Jul 27, 2009

So... I'm depressed

I know it's not the most exciting title, but at least it's the most honest one. I don't feel good, and to be quite honest I have not felt good for while, what's the problem? you may ask interested, the answer however is as dull and cliché as there ever will be: I broke up with my boyfriend, of course, this was last week which to be quite honest didn't struck him as a surprise and I started feeling better once an ex came over and offered me his support (now, as I say support I mean he listened at me, he told me everything will be OK and then let me fuck him, yup, which was pretty wood... I mean good, hehe), however, as he is alone right and so am I, I foolishly thought he was interested in something more than just sex, BIG mistake.

I don't have that great deal of experience with relationships, when I broke up with my first girlfriend I took some time off to be with myself (I hate to admit it, but those where some pretty lonely 6 years), OK, maybe I took waaaay too much time, I was scared of being hurt again, so that really hindered my experience with all the dating scene.

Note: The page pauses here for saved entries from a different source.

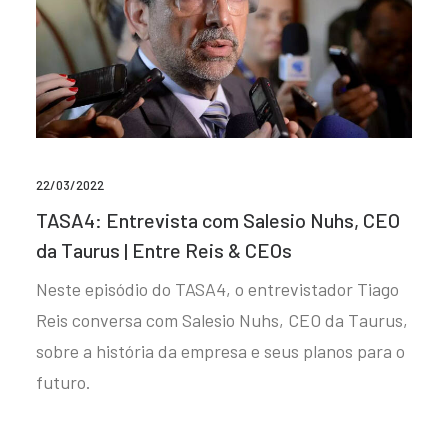
22/03/2022
TASA4: Entrevista com Salesio Nuhs, CEO
da Taurus | Entre Reis & CEOs
Neste episódio do TASA4, o entrevistador Tiago
Reis conversa com Salesio Nuhs, CEO da Taurus,
sobre a história da empresa e seus planos para o
futuro.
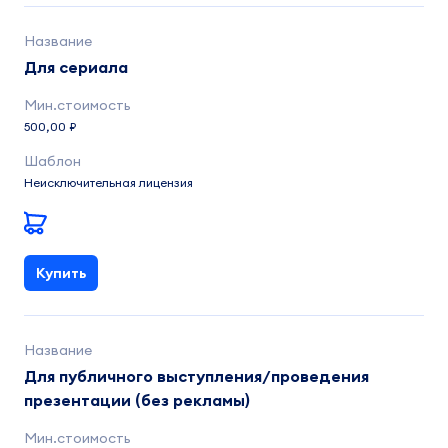
Для сериала
500,00 ₽
Неисключительная лицензия
Купить
Для публичного выступления/проведения
презентации (без рекламы)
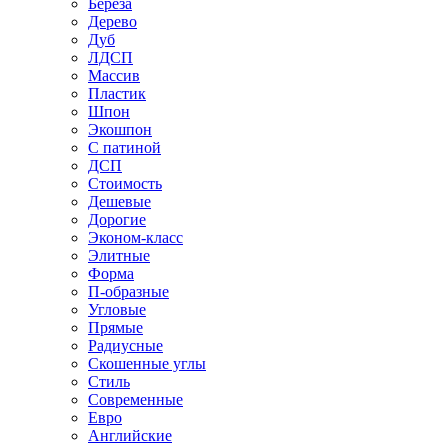
Береза
Дерево
Дуб
ЛДСП
Массив
Пластик
Шпон
Экошпон
С патиной
ДСП
Стоимость
Дешевые
Дорогие
Эконом-класс
Элитные
Форма
П-образные
Угловые
Прямые
Радиусные
Скошенные углы
Стиль
Современные
Евро
Английские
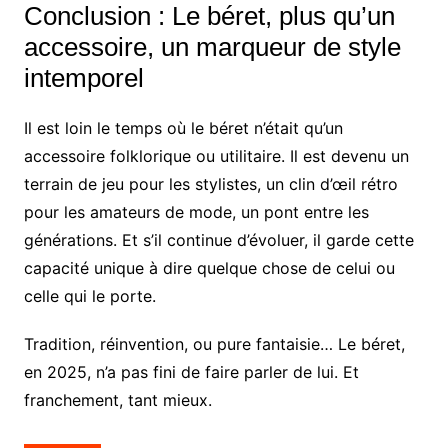
Conclusion : Le béret, plus qu’un
accessoire, un marqueur de style
intemporel
Il est loin le temps où le béret n’était qu’un
accessoire folklorique ou utilitaire. Il est devenu un
terrain de jeu pour les stylistes, un clin d’œil rétro
pour les amateurs de mode, un pont entre les
générations. Et s’il continue d’évoluer, il garde cette
capacité unique à dire quelque chose de celui ou
celle qui le porte.
Tradition, réinvention, ou pure fantaisie… Le béret,
en 2025, n’a pas fini de faire parler de lui. Et
franchement, tant mieux.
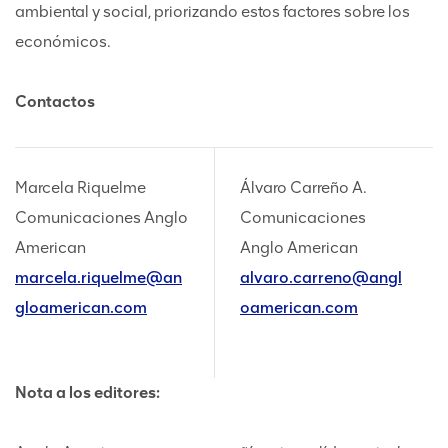
ambiental y social, priorizando estos factores sobre los
económicos.
Contactos
Marcela Riquelme
Álvaro Carreño A.
Comunicaciones Anglo
Comunicaciones
American
Anglo American
marcela.riquelme@an
alvaro.carreno@angl
gloamerican.com
oamerican.com
Nota a los editores:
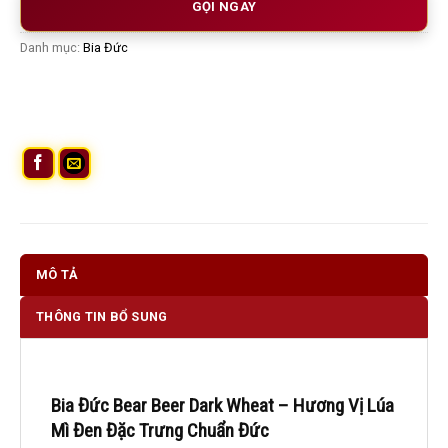
GỌI NGAY
Danh mục:
Bia Đức
MÔ TẢ
THÔNG TIN BỔ SUNG
Bia Đức Bear Beer Dark Wheat – Hương Vị Lúa
Mì Đen Đặc Trưng Chuẩn Đức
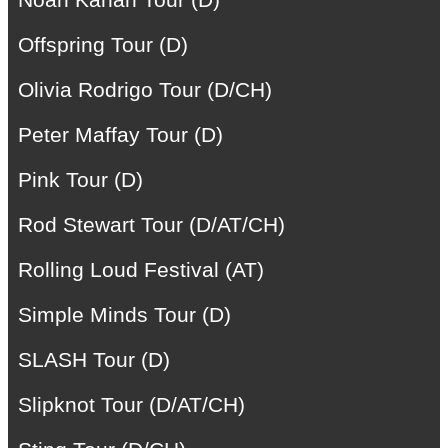
Offspring Tour (D)
Olivia Rodrigo Tour (D/CH)
Peter Maffay Tour (D)
Pink Tour (D)
Rod Stewart Tour (D/AT/CH)
Rolling Loud Festival (AT)
Simple Minds Tour (D)
SLASH Tour (D)
Slipknot Tour (D/AT/CH)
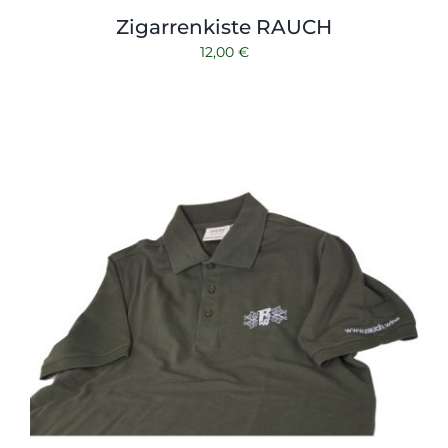
Zigarrenkiste RAUCH
12,00
€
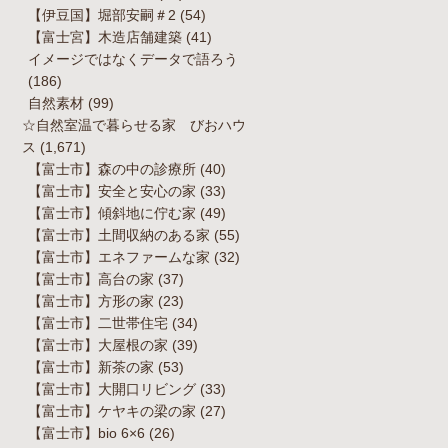
【伊豆国】堀部安嗣＃2
(54)
【富士宮】木造店舗建築
(41)
イメージではなくデータで語ろう
(186)
自然素材
(99)
☆自然室温で暮らせる家 びおハウ
ス
(1,671)
【富士市】森の中の診療所
(40)
【富士市】安全と安心の家
(33)
【富士市】傾斜地に佇む家
(49)
【富士市】土間収納のある家
(55)
【富士市】エネファームな家
(32)
【富士市】高台の家
(37)
【富士市】方形の家
(23)
【富士市】二世帯住宅
(34)
【富士市】大屋根の家
(39)
【富士市】新茶の家
(53)
【富士市】大開口リビング
(33)
【富士市】ケヤキの梁の家
(27)
【富士市】bio 6×6
(26)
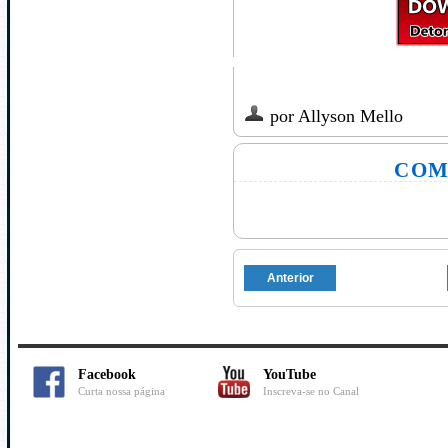
por
Allyson Mello
COM
Anterior
Facebook
YouTube
Curta nossa página
Inscreva-se no Canal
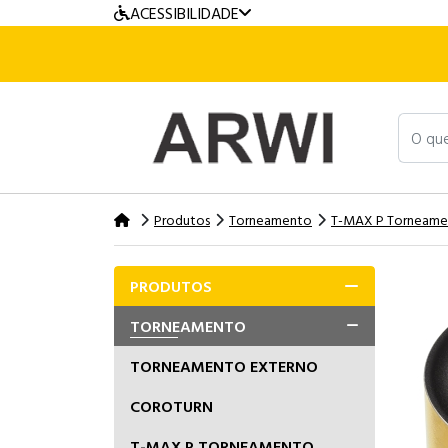
ACESSIBILIDADE
O que v
Produtos
Torneamento
T-MAX P Torneam
PRODUTOS
TORNEAMENTO
TORNEAMENTO EXTERNO
COROTURN
T-MAX P TORNEAMENTO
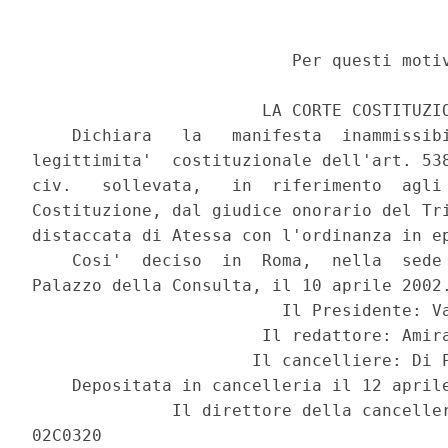
                          Per questi motiv
                       LA CORTE COSTITUZIO
    Dichiara   la   manifesta  inammissibi
legittimita'  costituzionale dell'art. 538
civ.   sollevata,   in  riferimento  agli 
Costituzione, dal giudice onorario del Tri
distaccata di Atessa con l'ordinanza in ep
    Cosi'  deciso  in  Roma,  nella  sede 
Palazzo della Consulta, il 10 aprile 2002.
                         Il Presidente: Va
                       Il redattore: Amira
                      Il cancelliere: Di P
    Depositata in cancelleria il 12 aprile
              Il direttore della canceller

So I was happy thinking that something might happen with my ex and me, until we talked yesterday and he told me it was a one time deal, because he's trying to begin a relationship with someone else, I don't blame him, I totally understand him, however I felt heartbroken before, and now I'm heartbroken and rejected and I hate that. I'm normally a cheerful guy which looks at "the bright side of life" as the song goes, but right now I'm feeling pretty down for the count.